Of course, any rating depends on the criteria used. Another ranking conducted by the magazine Monocle placed Munich on top in 2018, edging out Tokyo in the number two slot. Vancouver still made its top-25 list, but only coming in at 15th place. As with the Mercer list, no U.S. city makes the top 25.
Turning to the United States and focusing on criteria related to aging, the Miliken Institute Center for the Future of Aging in 2017 rated both larger and smaller metropolitan areas as Best Cities for Successful Aging, with Provo-Orem, Utah, coming out on top of the larger area list, followed by Madison, Wisconsin, Durham-Chapel Hill, Salt Lake City, and Des Moines. The Boston area ranks ninth, just behind Jackson, Mississippi, and just ahead of San Francisco. The top-ranked small city was Iowa City, Iowa, followed by Manhattan, Kansas, Ames, Iowa, Columbia, Missouri, and Sioux Falls, South Dakota. In terms of the small-city list, many of the top rated locations are university towns, a correlation that James and Deborah Fallows also noted in their book Our Towns.
What are Your Criteria?
A new internet site, www.agefriendly.com, plans to use crowd sourcing to rate how aging friendly municipalities are around the country. Similar to Yelp and other on-line rating sites, AgeFriendly permits users to rate the services, both private and public, available in their cities and towns. It was founded and is lead by Tim Driver, who also created RetirementJobs.com and MatureCaregivers.com. In addition to guiding users on what services to use where they live, it hopes to inspire communities to improve their ratings by becoming more age friendly.

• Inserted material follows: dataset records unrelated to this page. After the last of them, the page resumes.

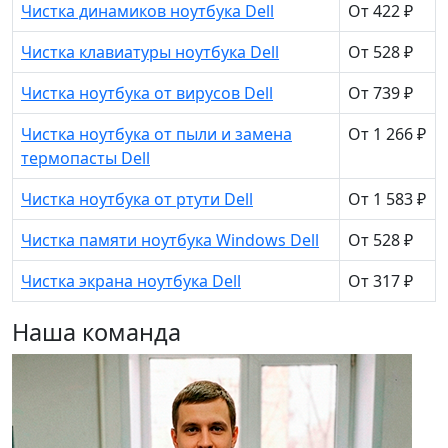
Чистка динамиков ноутбука Dell
От 422 ₽
Чистка клавиатуры ноутбука Dell
От 528 ₽
Чистка ноутбука от вирусов Dell
От 739 ₽
Чистка ноутбука от пыли и замена
От 1 266 ₽
термопасты Dell
Чистка ноутбука от ртути Dell
От 1 583 ₽
Чистка памяти ноутбука Windows Dell
От 528 ₽
Чистка экрана ноутбука Dell
От 317 ₽
Наша команда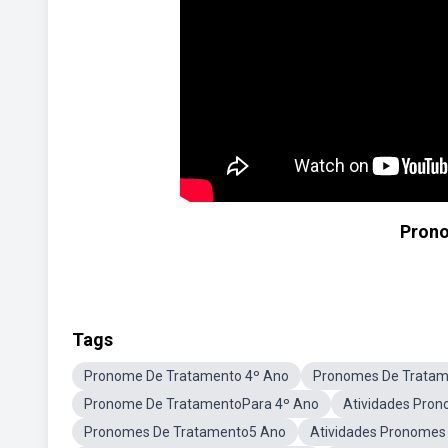
Prono
Tags
Pronome De Tratamento 4º Ano
Pronomes De Tratame
Pronome De TratamentoPara 4º Ano
Atividades Pro
Pronomes De Tratamento5 Ano
Atividades Pronomes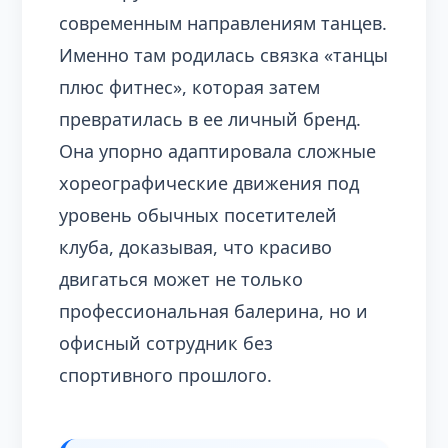
современным направлениям танцев.
Именно там родилась связка «танцы
плюс фитнес», которая затем
превратилась в ее личный бренд.
Она упорно адаптировала сложные
хореографические движения под
уровень обычных посетителей
клуба, доказывая, что красиво
двигаться может не только
профессиональная балерина, но и
офисный сотрудник без
спортивного прошлого.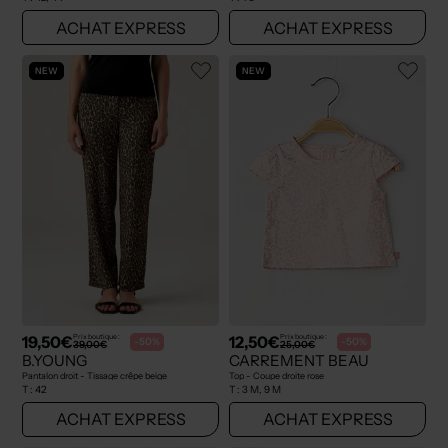
ACHAT EXPRESS
ACHAT EXPRESS
NEW
NEW
19,50€
12,50€
Prix boutique :
Prix boutique :
-50%
-50%
39,00€
25,00€
B.YOUNG
CARREMENT BEAU
Pantalon droit - Tissage crêpe beige
Top - Coupe droite rose
T :
42
T :
3 M, 9 M
ACHAT EXPRESS
ACHAT EXPRESS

The Miliken Institute's motivation for it's ranking is to inspire cities and towns to do better by their older residents. It asks mayors to pledge to make their towns and cities work better for older residents. Similarly, the World Health Organization (WHO) is working with cities and communities around the world to better adapt their services and structures to an aging population with a network of age-friendly communities and publications on best practices.
Of course, you'll have to choose what criteria matter most to you, whether it's climate, cost of living, cultural offerings, health care, proximity to friends and family, or public transportation. You may prefer a big city or to live in the country. Your choices may change over time. We've seen many clients who have moved south after retirement but after 20 or so years move back north to be near family and better health care resources when they are no longer able to live as independently as before.
Whatever criteria you choose, all of the tools listed above should help in your decision making.